Scan the records for lines with the word "major", and copy every such line.

-- Data records follows --

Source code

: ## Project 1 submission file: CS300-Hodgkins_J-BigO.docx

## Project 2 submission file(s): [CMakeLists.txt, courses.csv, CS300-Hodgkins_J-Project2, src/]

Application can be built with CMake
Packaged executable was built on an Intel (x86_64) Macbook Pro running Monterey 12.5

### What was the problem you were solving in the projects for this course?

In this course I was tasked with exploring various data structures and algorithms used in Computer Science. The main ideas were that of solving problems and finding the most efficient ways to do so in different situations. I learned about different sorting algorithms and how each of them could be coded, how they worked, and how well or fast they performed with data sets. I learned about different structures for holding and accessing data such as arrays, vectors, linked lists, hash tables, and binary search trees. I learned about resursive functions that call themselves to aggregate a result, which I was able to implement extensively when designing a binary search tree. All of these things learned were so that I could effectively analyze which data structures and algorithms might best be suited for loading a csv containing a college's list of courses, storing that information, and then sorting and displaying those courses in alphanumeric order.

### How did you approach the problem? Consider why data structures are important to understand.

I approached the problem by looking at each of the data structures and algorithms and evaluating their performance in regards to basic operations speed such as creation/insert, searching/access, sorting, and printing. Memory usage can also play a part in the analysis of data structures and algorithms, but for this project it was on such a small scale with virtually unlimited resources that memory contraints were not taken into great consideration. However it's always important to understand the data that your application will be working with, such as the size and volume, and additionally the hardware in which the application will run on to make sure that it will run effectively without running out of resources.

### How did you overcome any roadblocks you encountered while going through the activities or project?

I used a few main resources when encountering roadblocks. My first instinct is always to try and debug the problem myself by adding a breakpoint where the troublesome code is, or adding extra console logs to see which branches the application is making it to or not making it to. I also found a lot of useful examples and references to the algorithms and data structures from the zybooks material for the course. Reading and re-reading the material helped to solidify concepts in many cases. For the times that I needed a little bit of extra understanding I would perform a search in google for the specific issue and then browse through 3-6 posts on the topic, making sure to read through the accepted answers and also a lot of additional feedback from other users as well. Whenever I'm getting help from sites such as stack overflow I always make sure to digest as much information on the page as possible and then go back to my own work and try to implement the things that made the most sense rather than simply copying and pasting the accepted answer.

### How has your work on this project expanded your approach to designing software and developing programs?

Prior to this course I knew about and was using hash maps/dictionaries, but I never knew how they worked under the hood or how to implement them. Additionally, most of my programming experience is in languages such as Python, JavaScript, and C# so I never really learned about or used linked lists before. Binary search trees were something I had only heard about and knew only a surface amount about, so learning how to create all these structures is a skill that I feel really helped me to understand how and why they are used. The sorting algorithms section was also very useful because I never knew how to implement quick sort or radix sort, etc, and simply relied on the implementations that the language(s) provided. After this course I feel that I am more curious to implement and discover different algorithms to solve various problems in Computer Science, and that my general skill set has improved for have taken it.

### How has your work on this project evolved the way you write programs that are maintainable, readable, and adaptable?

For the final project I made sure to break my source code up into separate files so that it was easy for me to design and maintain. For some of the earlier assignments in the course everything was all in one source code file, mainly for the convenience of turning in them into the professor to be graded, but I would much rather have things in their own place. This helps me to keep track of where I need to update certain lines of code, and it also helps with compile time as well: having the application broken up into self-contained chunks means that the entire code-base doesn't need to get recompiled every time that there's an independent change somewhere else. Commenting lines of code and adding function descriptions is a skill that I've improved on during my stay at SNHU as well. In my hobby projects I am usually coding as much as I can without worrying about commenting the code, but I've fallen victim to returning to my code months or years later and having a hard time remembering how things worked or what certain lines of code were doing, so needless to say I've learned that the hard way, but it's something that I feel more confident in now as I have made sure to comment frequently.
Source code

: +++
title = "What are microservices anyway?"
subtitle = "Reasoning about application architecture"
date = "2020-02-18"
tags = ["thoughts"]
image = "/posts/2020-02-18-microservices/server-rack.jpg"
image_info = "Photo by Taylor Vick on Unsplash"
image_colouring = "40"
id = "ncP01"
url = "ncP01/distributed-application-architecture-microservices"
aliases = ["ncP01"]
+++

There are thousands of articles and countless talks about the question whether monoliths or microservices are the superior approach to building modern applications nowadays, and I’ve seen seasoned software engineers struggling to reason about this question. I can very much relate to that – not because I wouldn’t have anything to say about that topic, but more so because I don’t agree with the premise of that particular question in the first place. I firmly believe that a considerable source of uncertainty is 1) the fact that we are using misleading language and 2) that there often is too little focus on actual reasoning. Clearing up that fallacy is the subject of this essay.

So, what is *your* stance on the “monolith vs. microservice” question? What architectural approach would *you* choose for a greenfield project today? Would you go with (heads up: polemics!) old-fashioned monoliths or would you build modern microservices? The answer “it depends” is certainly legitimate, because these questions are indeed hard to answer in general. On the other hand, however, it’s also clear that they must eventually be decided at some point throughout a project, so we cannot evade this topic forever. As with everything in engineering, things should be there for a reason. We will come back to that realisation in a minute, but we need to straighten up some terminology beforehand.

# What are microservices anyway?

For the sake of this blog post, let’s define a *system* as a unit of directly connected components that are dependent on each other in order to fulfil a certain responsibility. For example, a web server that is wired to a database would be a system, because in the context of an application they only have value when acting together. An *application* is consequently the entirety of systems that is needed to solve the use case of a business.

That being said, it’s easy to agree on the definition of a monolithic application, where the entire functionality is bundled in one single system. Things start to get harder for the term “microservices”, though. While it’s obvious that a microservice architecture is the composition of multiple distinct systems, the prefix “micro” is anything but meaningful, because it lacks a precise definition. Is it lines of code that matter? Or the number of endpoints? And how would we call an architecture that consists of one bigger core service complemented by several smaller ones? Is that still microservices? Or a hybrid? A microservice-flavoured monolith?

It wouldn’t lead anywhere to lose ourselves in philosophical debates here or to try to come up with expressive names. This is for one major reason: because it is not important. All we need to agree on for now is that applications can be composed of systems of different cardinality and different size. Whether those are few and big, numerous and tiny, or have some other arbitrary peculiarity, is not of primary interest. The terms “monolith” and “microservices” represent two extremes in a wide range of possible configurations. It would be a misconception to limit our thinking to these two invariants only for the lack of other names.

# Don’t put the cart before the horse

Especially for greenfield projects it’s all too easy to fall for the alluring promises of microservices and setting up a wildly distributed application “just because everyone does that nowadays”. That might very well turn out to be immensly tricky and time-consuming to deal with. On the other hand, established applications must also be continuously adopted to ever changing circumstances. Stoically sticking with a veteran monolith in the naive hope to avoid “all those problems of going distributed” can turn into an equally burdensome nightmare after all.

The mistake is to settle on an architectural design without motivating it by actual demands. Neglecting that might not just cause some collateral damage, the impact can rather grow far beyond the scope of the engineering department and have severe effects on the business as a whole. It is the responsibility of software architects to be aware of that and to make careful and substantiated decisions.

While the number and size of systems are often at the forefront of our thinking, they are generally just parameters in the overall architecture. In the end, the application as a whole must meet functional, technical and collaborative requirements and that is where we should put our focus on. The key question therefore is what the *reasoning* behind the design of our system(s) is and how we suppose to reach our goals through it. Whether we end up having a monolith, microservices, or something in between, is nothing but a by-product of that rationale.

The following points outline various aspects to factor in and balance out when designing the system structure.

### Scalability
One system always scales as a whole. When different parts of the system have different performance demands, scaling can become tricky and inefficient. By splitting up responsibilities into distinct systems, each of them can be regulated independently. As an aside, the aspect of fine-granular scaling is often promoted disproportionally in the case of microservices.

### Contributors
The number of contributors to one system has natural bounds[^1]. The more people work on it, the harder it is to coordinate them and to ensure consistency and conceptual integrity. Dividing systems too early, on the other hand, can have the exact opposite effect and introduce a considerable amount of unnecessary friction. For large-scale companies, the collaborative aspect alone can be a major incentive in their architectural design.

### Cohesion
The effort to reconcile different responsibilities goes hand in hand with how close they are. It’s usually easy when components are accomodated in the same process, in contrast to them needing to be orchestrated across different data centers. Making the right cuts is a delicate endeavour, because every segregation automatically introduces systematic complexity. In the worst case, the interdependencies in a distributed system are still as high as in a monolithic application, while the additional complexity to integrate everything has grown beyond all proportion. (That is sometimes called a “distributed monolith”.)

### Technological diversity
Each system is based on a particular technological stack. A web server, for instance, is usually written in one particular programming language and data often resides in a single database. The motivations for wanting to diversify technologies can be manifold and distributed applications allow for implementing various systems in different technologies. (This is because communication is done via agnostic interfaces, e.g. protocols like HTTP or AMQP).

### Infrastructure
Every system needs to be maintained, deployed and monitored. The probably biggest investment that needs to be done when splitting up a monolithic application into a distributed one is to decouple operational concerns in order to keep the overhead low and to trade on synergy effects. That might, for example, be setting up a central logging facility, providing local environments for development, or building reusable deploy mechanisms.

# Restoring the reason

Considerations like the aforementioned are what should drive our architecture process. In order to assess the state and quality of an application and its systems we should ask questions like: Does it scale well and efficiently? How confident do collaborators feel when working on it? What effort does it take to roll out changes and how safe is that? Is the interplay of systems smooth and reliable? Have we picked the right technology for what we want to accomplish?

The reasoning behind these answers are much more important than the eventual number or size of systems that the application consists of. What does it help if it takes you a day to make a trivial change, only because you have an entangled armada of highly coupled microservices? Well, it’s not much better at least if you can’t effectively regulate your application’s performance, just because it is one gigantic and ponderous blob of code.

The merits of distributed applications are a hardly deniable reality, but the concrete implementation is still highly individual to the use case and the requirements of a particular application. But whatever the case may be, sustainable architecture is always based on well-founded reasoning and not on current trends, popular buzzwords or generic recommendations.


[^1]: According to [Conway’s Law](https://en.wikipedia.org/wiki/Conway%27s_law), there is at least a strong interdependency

-- Data records concluded --

[Worked solution]
It wouldn’t lead anywhere to lose ourselves in philosophical debates here or to try to come up with expressive names. This is for one major reason: because it is not important. All we need to agree on for now is that applications can be composed of systems of different cardinality and different size. Whether those are few and big, numerous and tiny, or have some other arbitrary peculiarity, is not of primary interest. The terms “monolith” and “microservices” represent two extremes in a wide range of possible configurations. It would be a misconception to limit our thinking to these two invariants only for the lack of other names.
The number of contributors to one system has natural bounds[^1]. The more people work on it, the harder it is to coordinate them and to ensure consistency and conceptual integrity. Dividing systems too early, on the other hand, can have the exact opposite effect and introduce a considerable amount of unnecessary friction. For large-scale companies, the collaborative aspect alone can be a major incentive in their architectural design.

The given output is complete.